TRIBUNNEWS.COM, JAKARTA - Kementerian Pendidikan dan Kebudayaan (Kemendikbud) menyatakan kebijakan Penerimaan Peserta Didik Baru (PPDB) berbasis sistem zonasi, dapat mencegah terjadinya putus sekolah pada anak usia sekolah.
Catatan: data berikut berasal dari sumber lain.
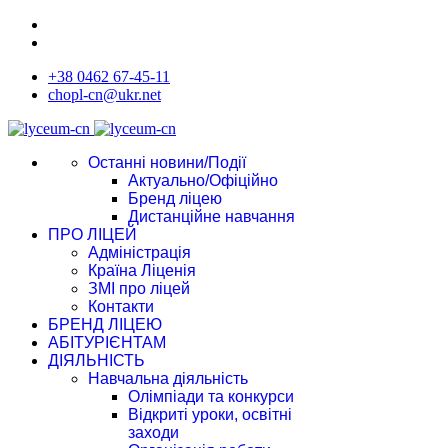
+38 0462 67-45-11
chopl-cn@ukr.net
Останні новини/Події
Актуально/Офіційно
Бренд ліцею
Дистанційне навчання
ПРО ЛІЦЕЙ
Адміністрація
Країна Ліценія
ЗМІ про ліцей
Контакти
БРЕНД ЛІЦЕЮ
АБІТУРІЄНТАМ
ДІЯЛЬНІСТЬ
Навчальна діяльність
Олімпіади та конкурси
Відкриті уроки, освітні
заходи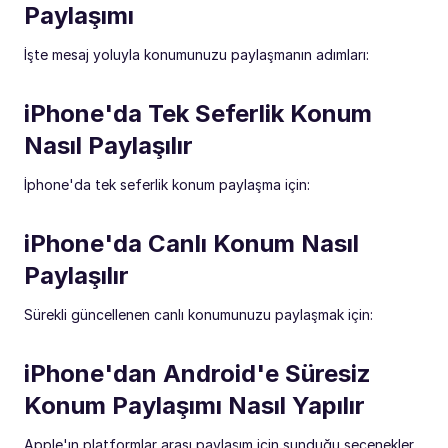
Paylaşımı
İşte mesaj yoluyla konumunuzu paylaşmanın adımları:
iPhone'da Tek Seferlik Konum
Nasıl Paylaşılır
İphone'da tek seferlik konum paylaşma için:
iPhone'da Canlı Konum Nasıl
Paylaşılır
Sürekli güncellenen canlı konumunuzu paylaşmak için:
iPhone'dan Android'e Süresiz
Konum Paylaşımı Nasıl Yapılır
Apple'ın platformlar arası paylaşım için sunduğu seçenekler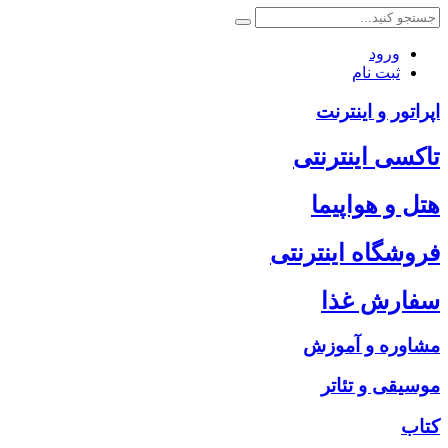
ورود
ثبت نام
اپراتور و اینترنت
تاکسی اینترنتی
هتل و هواپیما
فروشگاه اینترنتی
سفارش غذا
مشاوره و آموزش
موسیقی و تئاتر
کتاب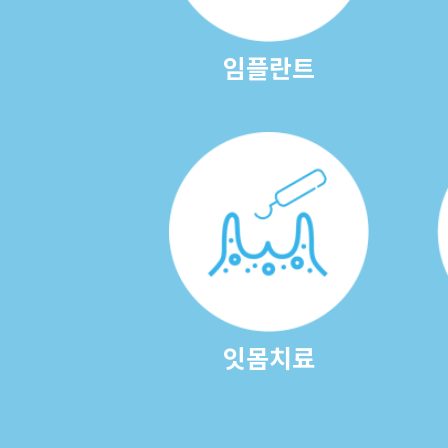
임플란트
잇몸치료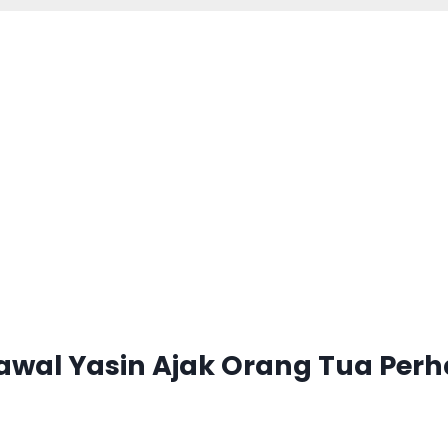
Nawal Yasin Ajak Orang Tua Perh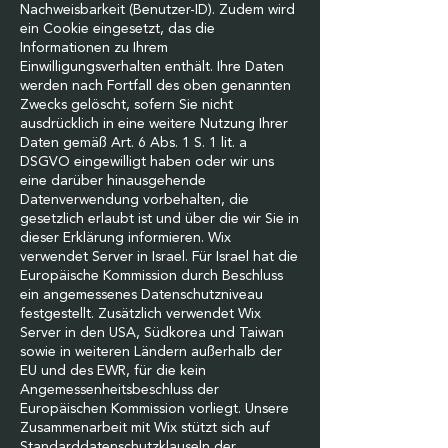
Nachweisbarkeit (Benutzer-ID). Zudem wird
ein Cookie eingesetzt, das die
Informationen zu Ihrem
Einwilligungsverhalten enthält. Ihre Daten
werden nach Fortfall des oben genannten
Zwecks gelöscht, sofern Sie nicht
ausdrücklich in eine weitere Nutzung Ihrer
Daten gemäß Art. 6 Abs. 1 S. 1 lit. a
DSGVO eingewilligt haben oder wir uns
eine darüber hinausgehende
Datenverwendung vorbehalten, die
gesetzlich erlaubt ist und über die wir Sie in
dieser Erklärung informieren. Wix
verwendet Server in Israel. Für Israel hat die
Europäische Kommission durch Beschluss
ein angemessenes Datenschutzniveau
festgestellt. Zusätzlich verwendet Wix
Server in den USA, Südkorea und Taiwan
sowie in weiteren Ländern außerhalb der
EU und des EWR, für die kein
Angemessenheitsbeschluss der
Europäischen Kommission vorliegt. Unsere
Zusammenarbeit mit Wix stützt sich auf
Standarddatenschutzklauseln der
Staf Ahli Menteri Pendidikan dan Kebudayaan bidang Regulasi, Katarina Mulyana mengatakan, berdasarkan data Bappenas pada Agustus 2018, angka tenaga kerja di Indonesia 57,46 persen merupakan tamatan Sekolah Dasar (SD) dan Sekolah Menengah Pertama (SMP).
"Angka putus sekolah paling tinggi itu mau ke SMP dan mau ke ke SMA, mereka putus sekolah karena terseleksi hasil UN (ujian nasional), sehingga tidak masuk ke sekolah lanjutan," ujar Katarina di Jakarta, Senin (1/7/2019).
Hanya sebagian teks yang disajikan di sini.